If you are looking for a very hi-end road bike shop, check out Hi-Tech Bicycles out on Mission Gorge Rd. It's a little hard to find, but if you call the shop they can guide you in. They focus on pricey road bikes and racing gear. They usually have adds in Velonews as well if you need their number.

I bought my Cervelo at Supergo up in Oceanside. I was skeptical about going there at first, but I received excellent service. The sales manager who sold me my Cervelo actually took the time to fit me to it, put me on a bike that was the proper size, helped swap out some parts, and even fixed my Yakima rack for me. They also let me take the first ride on Specialized's new Carbon Road bike with the little vibration dampeners even though there was no way I could afford it at the time.

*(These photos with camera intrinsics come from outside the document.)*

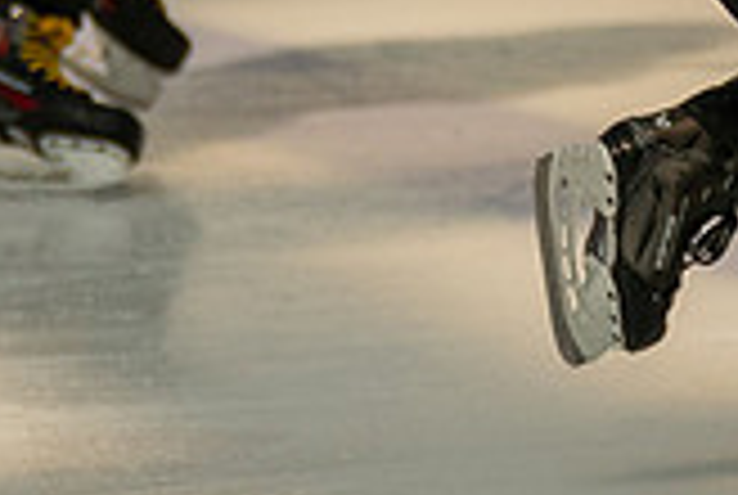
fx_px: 22385
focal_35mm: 1090
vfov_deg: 1.3
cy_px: -219
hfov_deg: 1.9
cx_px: 965
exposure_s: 1/8000
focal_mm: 197
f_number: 3.2
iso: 1600
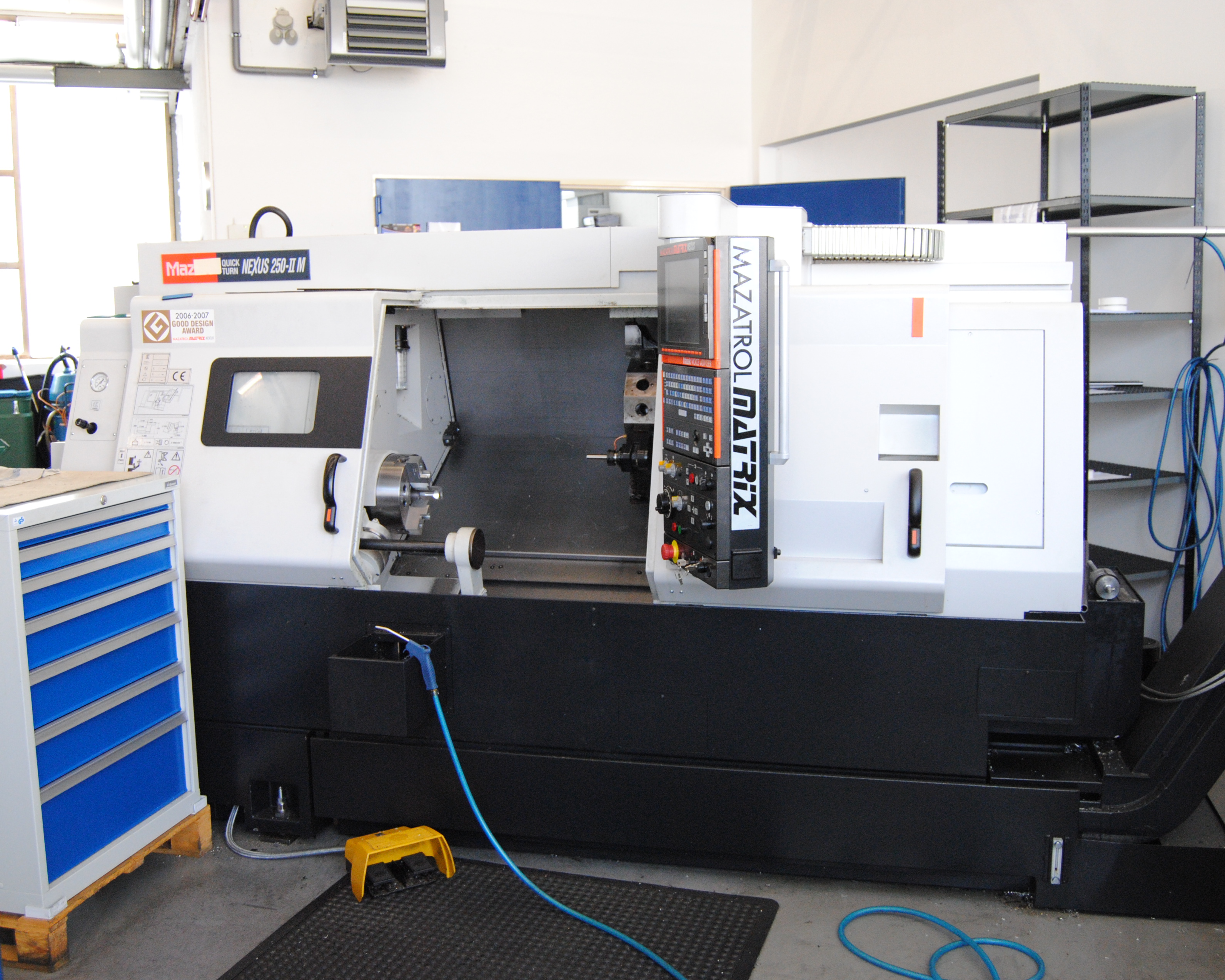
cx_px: 610
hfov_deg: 54.8
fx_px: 1181
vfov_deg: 45.1
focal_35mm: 33
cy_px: 484
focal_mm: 19
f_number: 3.5
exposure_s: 1/160
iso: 800
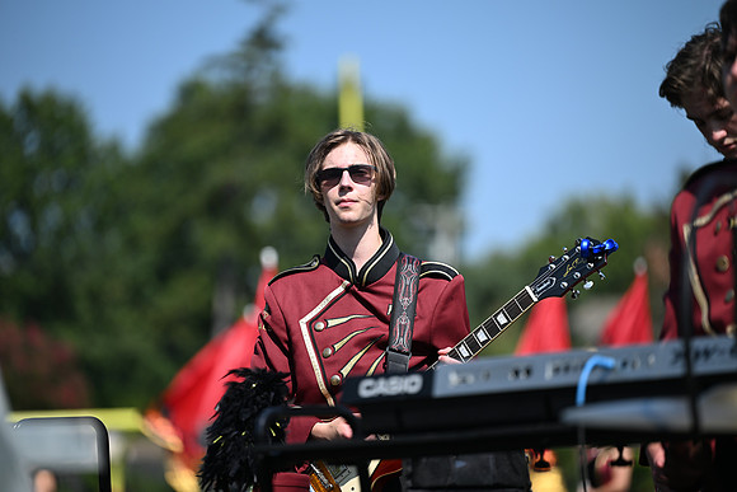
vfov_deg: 7.2
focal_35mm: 190
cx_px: 368
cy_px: 246
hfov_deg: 10.8
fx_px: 3890
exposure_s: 1/2000
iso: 125
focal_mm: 190
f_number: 2.8
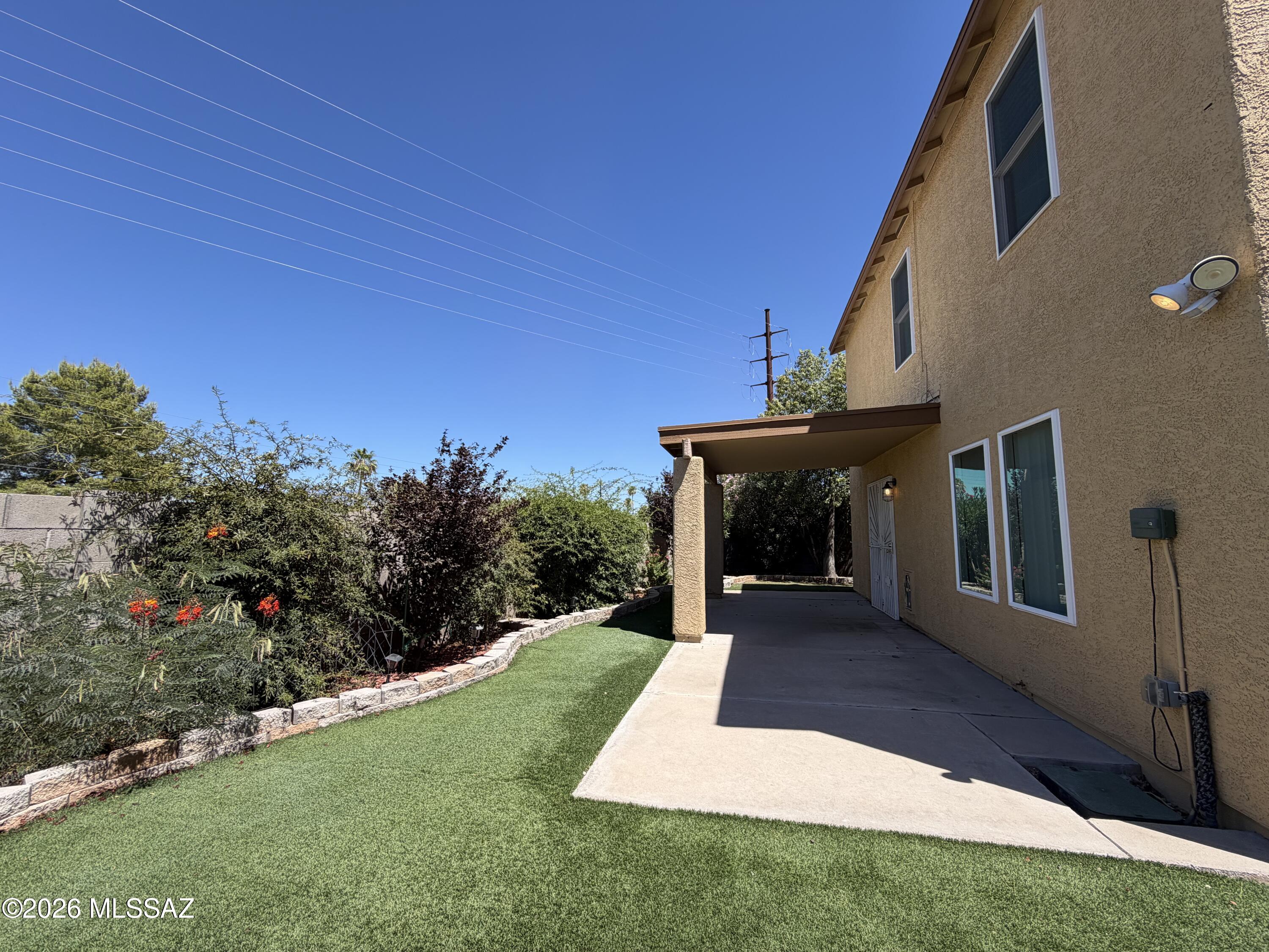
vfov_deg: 85.7
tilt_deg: +6.2
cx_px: 634
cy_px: 476
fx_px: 513
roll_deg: -0.3
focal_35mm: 14
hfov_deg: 102.1
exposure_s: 1/770
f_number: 2.2
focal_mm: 2.22
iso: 25
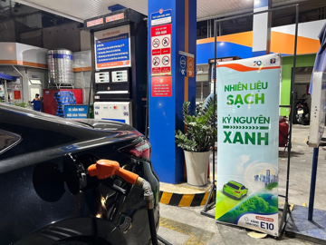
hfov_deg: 67.3
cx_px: 163
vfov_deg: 53.1
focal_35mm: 26
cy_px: 122
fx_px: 245
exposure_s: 1/50
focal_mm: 5.7
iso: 200
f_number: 1.5
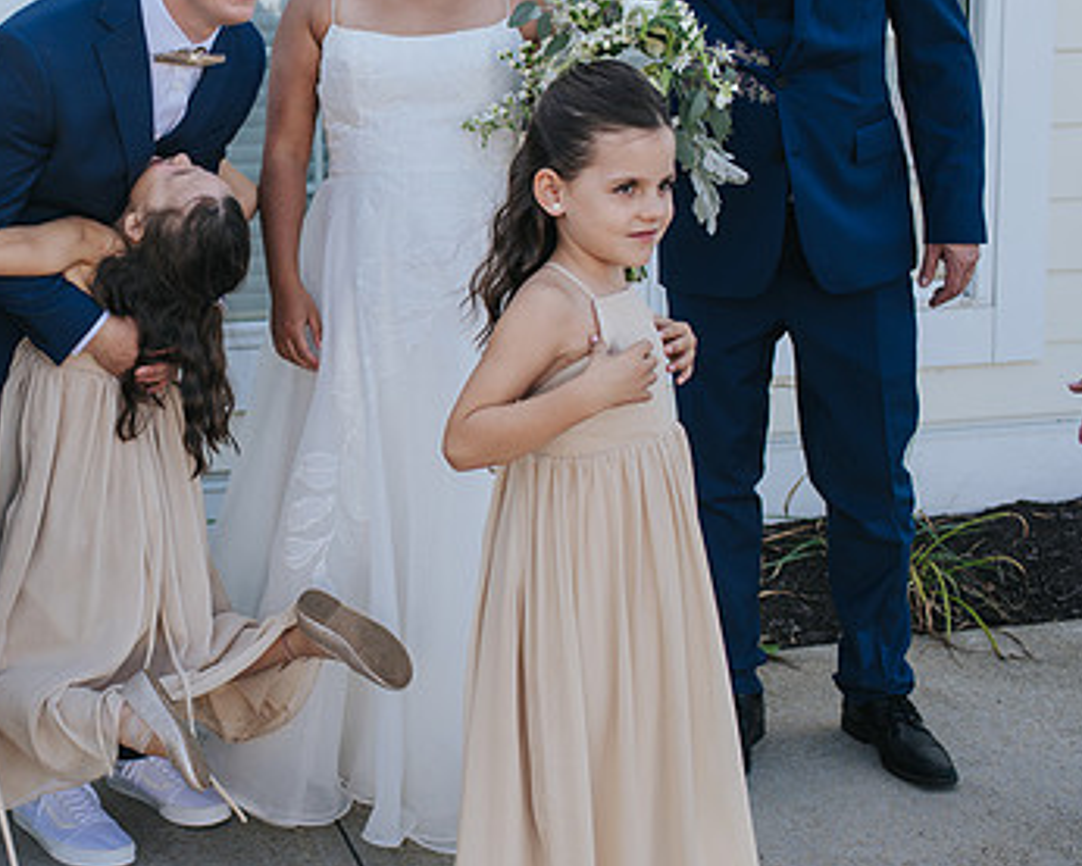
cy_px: 347
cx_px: 213
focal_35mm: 55
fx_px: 1762
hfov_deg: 33.1
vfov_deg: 27.6
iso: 250
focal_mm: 35
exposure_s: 1/400
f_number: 3.5
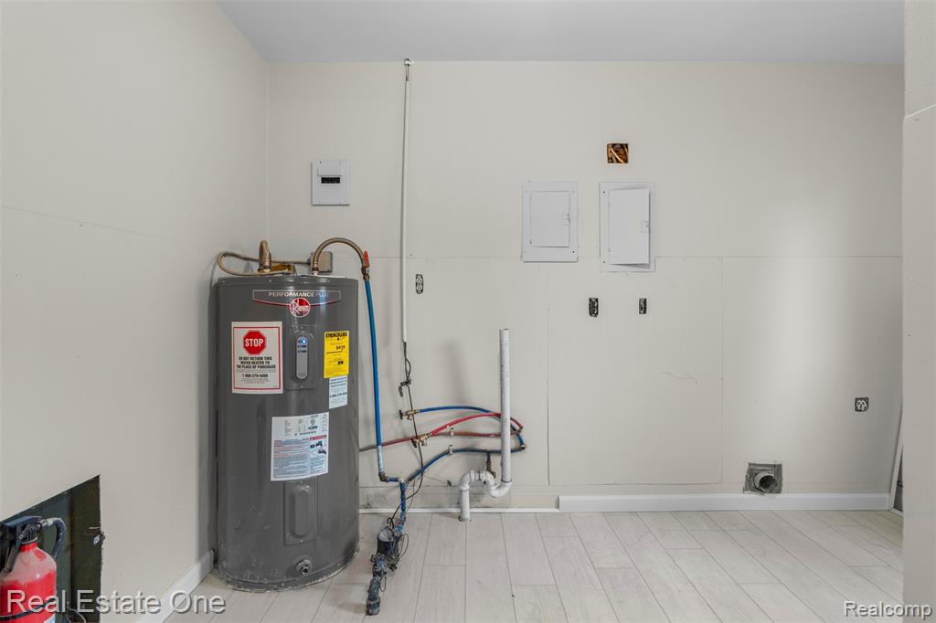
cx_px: 468
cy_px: 312
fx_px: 468
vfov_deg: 67.3
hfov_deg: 90.0
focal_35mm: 18
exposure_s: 1/1.67
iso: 400
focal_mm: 18
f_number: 8
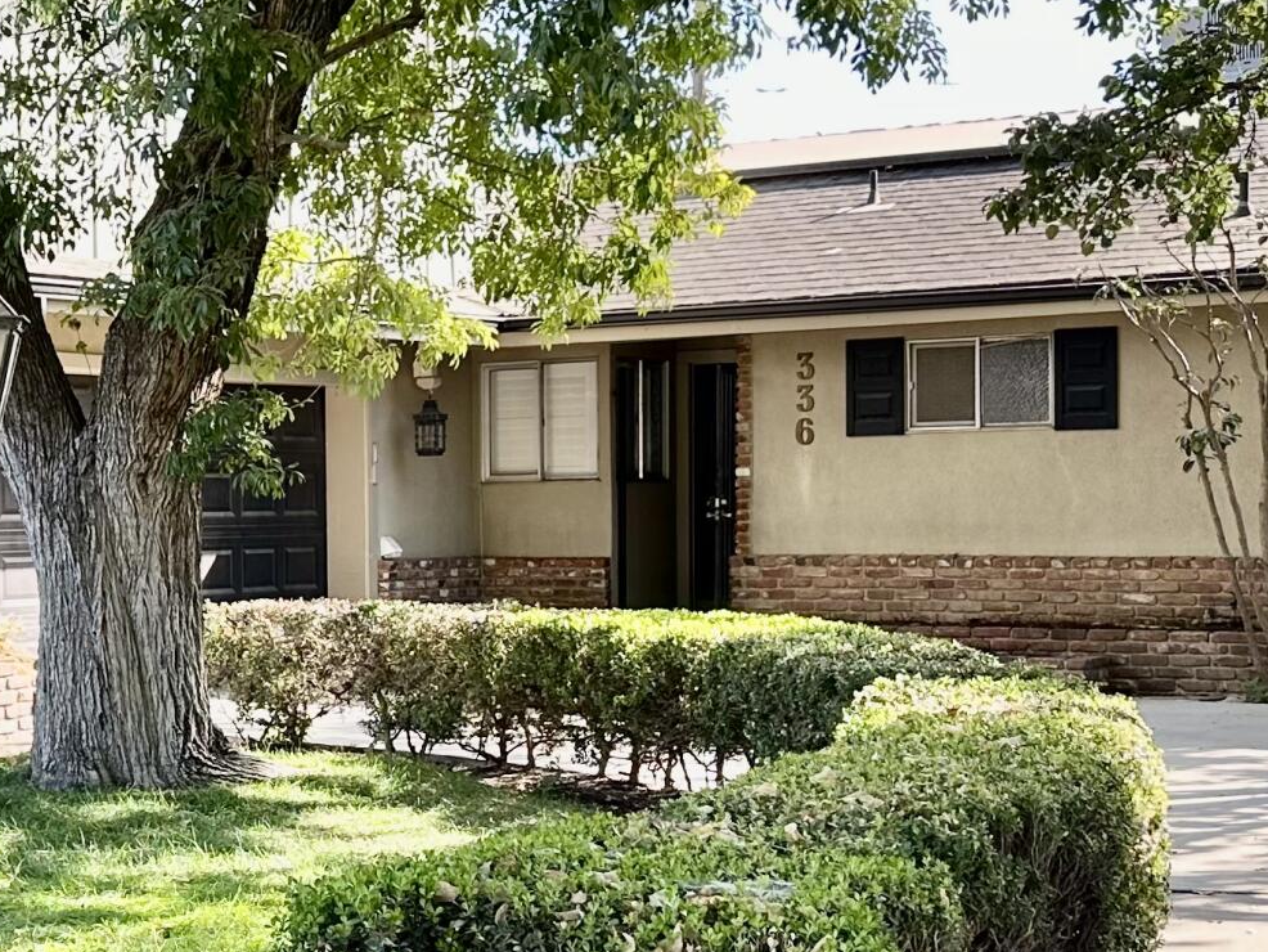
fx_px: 2675
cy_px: 572
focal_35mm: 73
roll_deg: +1.2
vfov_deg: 20.1
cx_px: -270
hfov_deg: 24.1
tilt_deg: -2.4
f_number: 1.78
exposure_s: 1/379
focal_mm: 6.86
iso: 80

Contrast that to the three other shops I went to, Trek Shop out in Kearny Mesa, Bicycle Warehouse close to PB, and University Cycles up in UTC, and Supergo won hands down. The Trek Shop tried to put me on a 63, as did University Cycles, just because those were the sizes they had in stock in my price range, and I look pretty tall. Bicycle Warehouse just doesn't know much about road bikes, at least the guy I was dealing with didn't. The guy at Supergo put me on a 58 for the first time in my riding career and I have never been happier. I finally have a ride that fits my shorter arms and longer legs.

Anyway, those are just my opinions. I'm sure other people have had other experiences at all the different shops down here.


----------